While I wasn’t the National Winner or Runner-up, I was recognised as the ‘People’s Choice’ awardee. The recognition I received from the James Dyson Award and the resulting coverage helped me build my confidence as a designer, and gave me a sense of validation to the way I approach design.

What did you learn from entering the James Dyson Award?

Conducting deep and thorough research is incredibly important if you wish to develop a product that has the potential to make it to the market. It’s not just about designing a product, but also thinking about how it could be commercialised and made into a viable business model.

What were your next steps once you won your prize?

I had hoped that a company would been keen to further the development of Luna. While that did not happen, I was not discouraged in any way. Developing a healthcare technology product can be an incredibly complicated process, and perhaps technology in general at the time was not yet at a level advanced enough to be translated to a product on the shelf.

What are you doing now 12 years after entering the Award?

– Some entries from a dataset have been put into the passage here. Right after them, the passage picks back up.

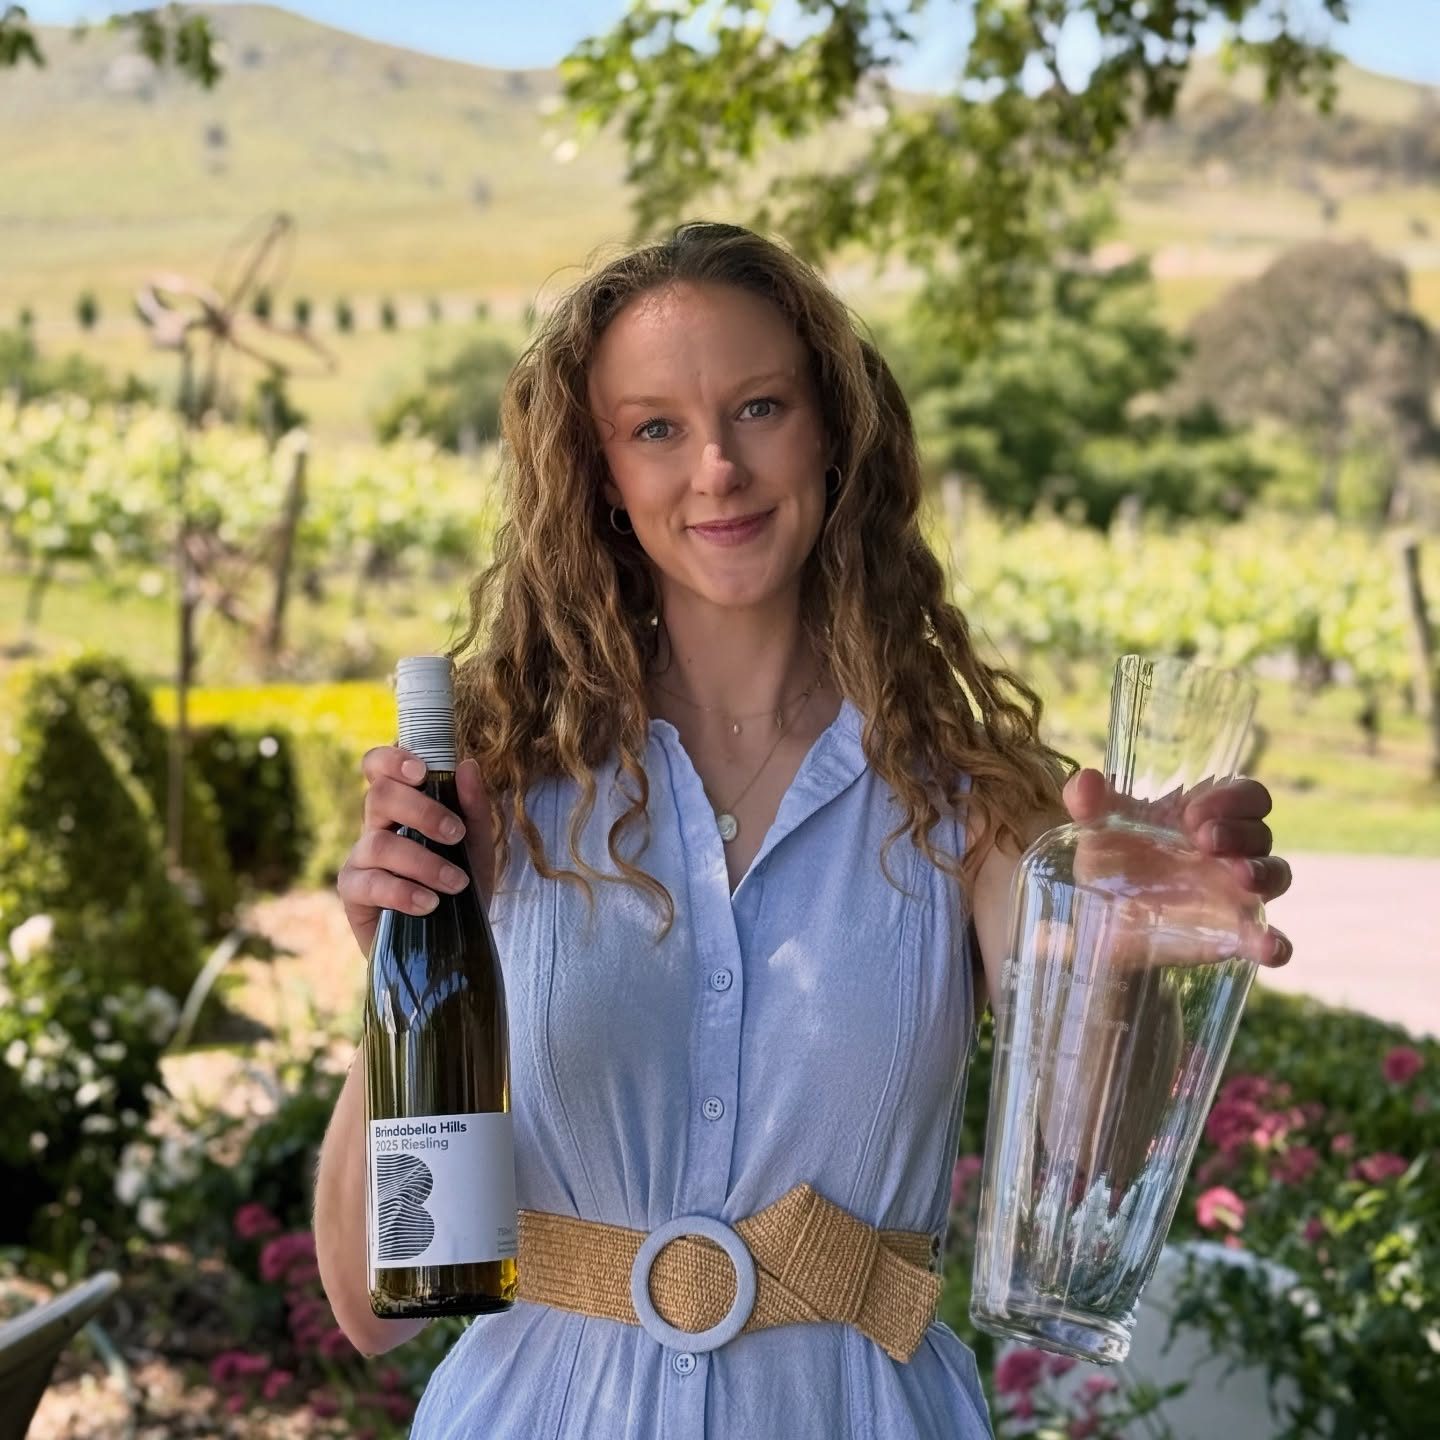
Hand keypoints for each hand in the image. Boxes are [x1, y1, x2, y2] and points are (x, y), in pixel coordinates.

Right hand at [336, 747, 496, 959]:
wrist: (452, 940)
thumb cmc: (460, 886)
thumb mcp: (477, 847)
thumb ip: (474, 809)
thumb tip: (468, 766)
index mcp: (400, 807)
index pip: (379, 768)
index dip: (392, 761)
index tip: (422, 772)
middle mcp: (375, 827)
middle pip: (379, 797)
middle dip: (421, 811)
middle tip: (454, 834)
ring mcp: (360, 859)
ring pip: (379, 843)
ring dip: (423, 862)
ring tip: (456, 883)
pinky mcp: (353, 893)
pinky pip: (370, 884)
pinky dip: (403, 892)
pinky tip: (429, 904)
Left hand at [1061, 768, 1292, 967]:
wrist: (1101, 921)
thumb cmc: (1112, 862)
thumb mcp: (1095, 830)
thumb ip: (1087, 801)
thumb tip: (1087, 780)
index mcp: (1206, 818)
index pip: (1247, 796)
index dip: (1231, 799)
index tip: (1191, 813)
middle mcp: (1230, 852)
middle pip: (1261, 832)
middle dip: (1240, 832)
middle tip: (1205, 841)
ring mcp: (1236, 894)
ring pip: (1276, 875)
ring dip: (1264, 873)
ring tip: (1239, 876)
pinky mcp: (1232, 934)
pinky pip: (1269, 937)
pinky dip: (1275, 942)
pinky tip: (1268, 946)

I’m now an Associate Professor at the Singapore Institute of Technology. I teach design thinking and innovation to many non-design students, from disciplines such as Nursing, Occupational Therapy and Mechanical Design Engineering. Since 2009, I’ve also worked on a number of inventions and projects that solve other problems, such as devices that support limb rehabilitation.

What has been your biggest learning over the past 12 years?

The key to designing for any market is to really get to know your users. You must know who they are, the problems they face, their needs and preferences, and even their culture. Designing a product is just one part of the equation.

Importantly, you must also think about how to commercialise product and transform it into a scalable business model so that you can reach as many of your target users as you can.

What would you say to someone thinking of applying to the James Dyson Award this year?

Go for it! Submission is easy and it’s completely free. In addition, the recognition and media exposure you stand to gain from participating in such a prestigious design competition will help widen anyone’s professional network and open up new doors of opportunity.

What are your next goals for your invention?

Luna is no longer in development, but I am very proud of what I have achieved from working on it.

What do you hope to see more of in the world of engineering and design?

I hope to see more designers and engineers work together to invent new, technology-enabled, innovative and commercially viable products that solve real problems.

Any advice for future engineers and inventors?

As designers and innovators, we must look beyond own assumptions. Look at problems from different perspectives. Walk a mile in the user’s shoes in order to get a genuine understanding of their needs. A conversation is a great way to get insights, and to understand their motivations and their pains. Design not just for them, but with them.

How does it feel to be recognised by the JDA?

I feel very privileged to have been recognised by the James Dyson Award. It pushes me on to inspire the young and budding designers that I teach to be bold, and to invent something that helps improve lives and solves real problems.